Active learning

mq only model

Finite attributes around. Exact learning using only membership queries (mq). Scenario: Robot explores labyrinth.

Constrained instance oracle for f: Takes partial assignment P and prediction b, if possible, extends P to a complete assignment A such that f(A) = 1-b.

Lower bound: By information theory, atleast $\log |C|$ mq needed.

ae learning

Monotone functions

Learnability in mq only model does not always imply ae learnability for deterministic algorithms.

But, implied for monotone functions. Pf: Let constrained instance oracle be simulated using $t($n$,r,|c|)$ mq. Make mq only algorithm with $q($n$,|c|)$ bound, get mq algorithm with $2(r+1)t($n$,r,|c|)q($n$,|c|)+r(\log n+1)$ bound. Use the MBQ algorithm to aeMBQ algorithm conversion, but use this trick to find relevant vars: When mq is made on partial assignment P to N, extend P to A, find c(A), use constrained instance query oracle to find an assignment B with $c(B)\ne c(A)$. t($n$,r, |c|) for monotone functions is a constant.

Parity fn

To learn any parity fn f, n linearly independent mq are both necessary and sufficient: Consider the $G{F}_2$ representation of parity funcitons and assignments in Boolean fn ref.

But, rand algorithm can strongly ae learn: Simulate constrained instance oracle by uniformly sampling assignments to unassigned variables and making mq’s with them.

mq and eq model

Learning DFA with membership queries

Keep / update a binary classification tree: leaves are states in actual DFA denoted by access strings; internal nodes are distinguishing strings which lead to accptence from one bunch of states and rejection from another. Make hypothesis DFA thence: sift access string + alphabet + dist. string; Use equivalence queries to get counterexample; simulate prefixes of counterexample in both hypothesis DFA and using membership queries with distinguishing strings in classification tree to distinguish some new state; repeat.

(\textbf{Myhill-Nerode}) So, minimal DFA unique!

Learning without reset, using homing sequence h

Only strongly connected component learnt. Run algorithm in parallel with many start states; For every membership query, execute h first to return to some state; awaken the right algorithm; run the reminder of the pending membership query and other processing.

Find homing sequence h

\textbf{Homing sequence in a DFA}: A string executed on DFA gives a sequence of outputs (+/-); if homing sequence, output sequence determines destination state irrespective of output.
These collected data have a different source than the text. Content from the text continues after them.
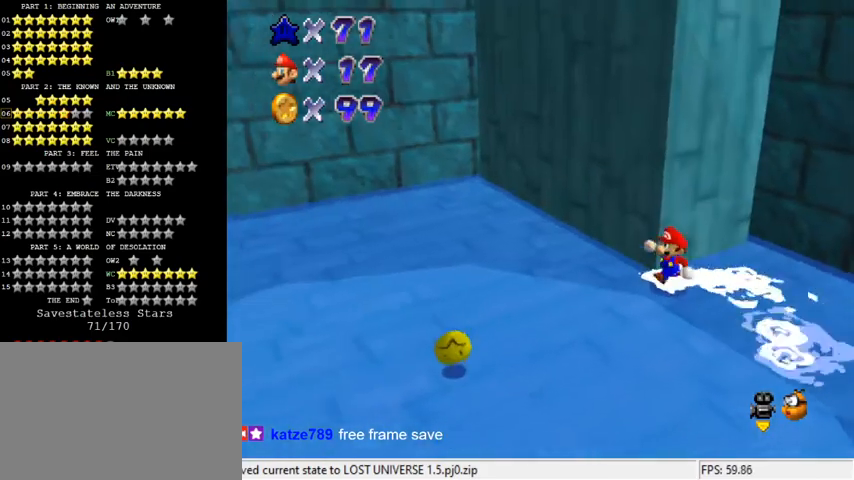
{"keys": ["left", "up"], "events": [[100, "down", "up"], [400, "up", "down"]]}
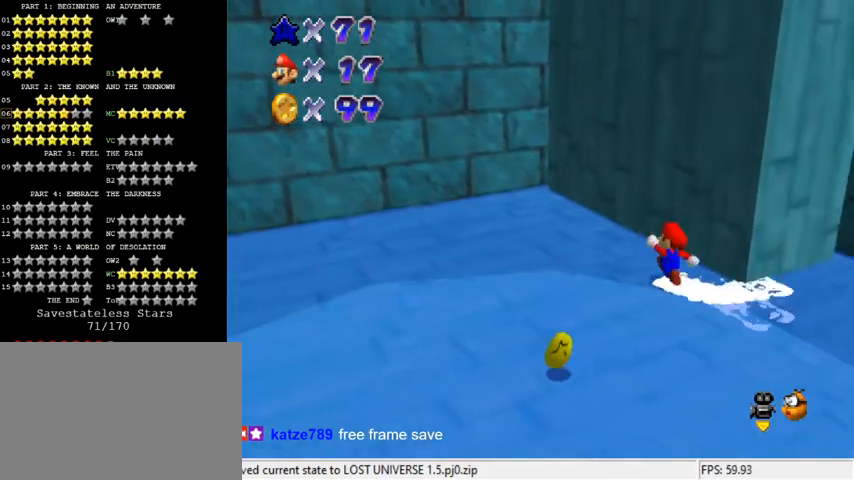
{"keys": ["left"], "events": [[167, "ctrl", "down"], [167, "shift", "down"], [300, "ctrl", "up"], [300, "shift", "up"], [367, "a", "down"], [500, "a", "up"], [500, "up", "up"]]}
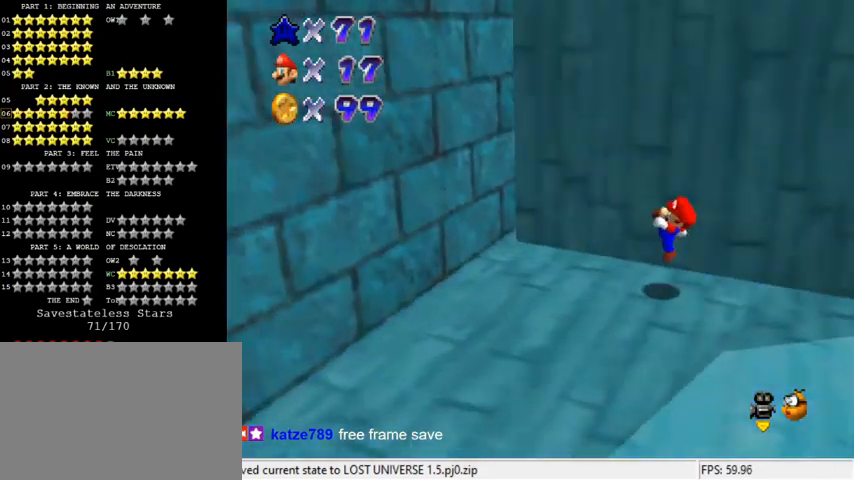
{"keys": ["left"], "events": [[133, "shift", "down"], [333, "a", "down"], [433, "up", "down"], [467, "up", "up"], [500, "a", "up"], [500, "shift", "up"]]}
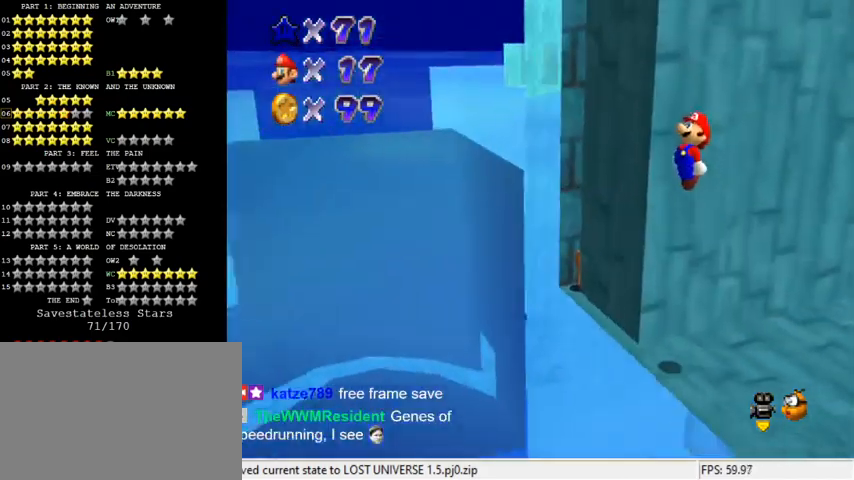
{"keys": ["left", "shift"], "events": [[100, "shift", "down"]]}
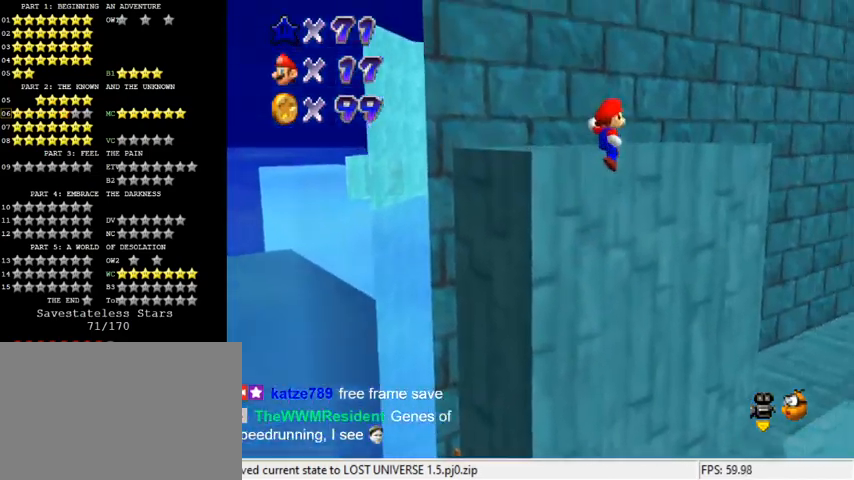
{"keys": [], "events": [[67, "up", "down"], [100, "a", "down"], [267, "shift", "up"], [300, "a", "up"], [300, "up", "up"], [400, "left", "up"]]}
Start with empty h; run no-reset learning algorithm to get a generalized binary classification tree (root can be one of states corresponding to some output sequence for h); if tree outgrows size(DFA) use randomization to find equivalent states: access string1 + dist str and string1 + dist str yield same result (accept / reject); append their distinguishing string to h; repeat.